Articolata attorno a 9 sezioni tematiche, la mostra della Fondazione Maeght vuole ritracciare le grandi evoluzioni dell’Arte astratta della Parigi anni 1950-80. Riflesso delle molteplici forme che riveste l’astrazione durante quegli anni, propone un percorso attraverso l’astrazione lirica e gestuale di Georges Mathieu, di Hans Hartung, Pierre Soulages, l’espressionismo astratto di Sam Francis o di Joan Mitchell, l’astrazione geometrica di Victor Vasarely e tanti altri ancora.
La molteplicità delle esperienze ha come punto di partenza la sintesi compositiva e formale di Nicolas de Stael, presente con una piccola tela di grande intensità poetica. L’artista giramondo, che ad Antibes posò i bagagli e trovò la morte da suicida, si confronta vis à vis con l’astrazione lirica di Georges Mathieu, prima del percorso riservato a Jean Degottex, Jean Paul Riopelle e Hans Hartung.
Nella sala dedicata a Braque la sezione ispirata ai Dialoghi evoca l’immediato dopoguerra, quando Parigi ritrova il suo posto nel mercato mondiale dell’arte tra astrazione geometrica e astrazione lirica. La sezione Peintures accende i riflettori su Pierre Soulages, Echange ci ricorda che negli anni ’50 parecchi artisti del Nord America hanno attraversato l’Atlantico per venire a creare a Parigi. Un grande olio su tela di Sam Francis – Tokyo 1957 – dialoga qui con le opere di Martin Barré, con i movimenti centrifughi e centripeti dell’opera di Judit Reigi e di Alfons Schilling.

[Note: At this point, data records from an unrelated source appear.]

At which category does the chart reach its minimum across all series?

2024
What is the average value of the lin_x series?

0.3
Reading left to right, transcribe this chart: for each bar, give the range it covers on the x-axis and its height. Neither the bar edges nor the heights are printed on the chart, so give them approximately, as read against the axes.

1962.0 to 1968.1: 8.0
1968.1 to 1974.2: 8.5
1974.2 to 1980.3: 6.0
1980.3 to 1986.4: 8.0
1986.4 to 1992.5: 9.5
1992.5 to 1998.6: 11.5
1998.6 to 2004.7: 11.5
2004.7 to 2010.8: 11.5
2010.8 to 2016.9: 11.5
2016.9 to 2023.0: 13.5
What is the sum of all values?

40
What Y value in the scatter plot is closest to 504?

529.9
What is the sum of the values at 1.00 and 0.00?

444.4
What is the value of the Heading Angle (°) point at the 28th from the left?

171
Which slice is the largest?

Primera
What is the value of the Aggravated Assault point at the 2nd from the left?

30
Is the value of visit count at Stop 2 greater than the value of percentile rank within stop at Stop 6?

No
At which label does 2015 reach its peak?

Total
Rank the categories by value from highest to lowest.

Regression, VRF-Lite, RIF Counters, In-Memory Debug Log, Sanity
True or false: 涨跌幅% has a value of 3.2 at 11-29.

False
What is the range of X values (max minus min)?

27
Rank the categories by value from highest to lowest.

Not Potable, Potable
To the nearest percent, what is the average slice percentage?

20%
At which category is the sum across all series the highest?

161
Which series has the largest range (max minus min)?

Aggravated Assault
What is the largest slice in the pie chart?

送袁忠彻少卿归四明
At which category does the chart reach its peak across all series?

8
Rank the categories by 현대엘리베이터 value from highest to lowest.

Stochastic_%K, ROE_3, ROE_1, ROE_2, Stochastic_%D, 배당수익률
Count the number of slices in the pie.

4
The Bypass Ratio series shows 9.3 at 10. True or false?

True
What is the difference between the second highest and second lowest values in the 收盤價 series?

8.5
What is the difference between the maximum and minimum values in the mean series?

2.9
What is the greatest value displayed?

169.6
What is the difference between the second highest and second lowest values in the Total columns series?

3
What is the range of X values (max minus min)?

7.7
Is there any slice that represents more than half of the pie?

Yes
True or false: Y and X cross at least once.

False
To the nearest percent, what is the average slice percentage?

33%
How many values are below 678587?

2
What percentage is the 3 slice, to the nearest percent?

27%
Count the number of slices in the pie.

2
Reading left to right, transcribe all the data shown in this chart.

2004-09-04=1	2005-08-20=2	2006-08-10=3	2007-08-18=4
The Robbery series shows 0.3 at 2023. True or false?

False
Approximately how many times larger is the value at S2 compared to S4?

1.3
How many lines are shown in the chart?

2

Seguono Vasarely e Herbin, che destabilizzano il nostro sguardo nella sezione dedicata alle Tendenze geometriche dell’Op Art. Una delle modalità alternative di rappresentare il mondo, attraverso nuove forme di espressione e tecniche inedite, sviluppatesi dopo la Seconda guerra mondiale. Tra queste anche il grande trittico di Emilio Vedova Scontro di situazioni 1959, accanto alle compressioni di César, gli assemblage di Arman , Le Affiches lacerate di Raymond Hains, le riflessioni di Alberto Burri (Umbria vera, 1952).
Alla conquista di dimensioni altre, Lucio Fontana è qui presente con Concetto spaziale 1952. Antoni Tapies mescola la sua personale lettura di psicoanalisi e surrealismo facendo dialogare il suo universo onirico con forme astratte, aprendosi così all’informale. Sul fronte Nouveaux Realistes, alternativa europea all’arte americana, gli immancabili Arman, César, Christo.
Nella sezione Materialitès i materiali poveri ritrovano i loro titoli di nobiltà nell’arte di Fautrier e Jean Dubuffet, con quest’ultimo che inventa il suo personale linguaggio con Savonarola 1954 accanto all’americano Conrad Marca-Relli, Luis Feito, Lèon Zack, Simon Hantai.
Senza tralasciare l’Arte concreta di Gottfried Honegger e Aurelie Nemours. Nella sala dedicata a Giacometti i Supports/Surfaces degli anni ’70, Daniel Dezeuse, Marc Devade, Claude Viallat, Noel Dolla, Bernard Pagés dialogano con Peinture 1984 di Pierre Soulages, che sviluppa in quegli anni il suo outrenoirs, per finire con il gesto rivoluzionario di Hartung in mostra con T 1987-H3 T87-H4. Il grande dittico del 10 marzo ’87 dipinto pochi mesi prima della sua scomparsa.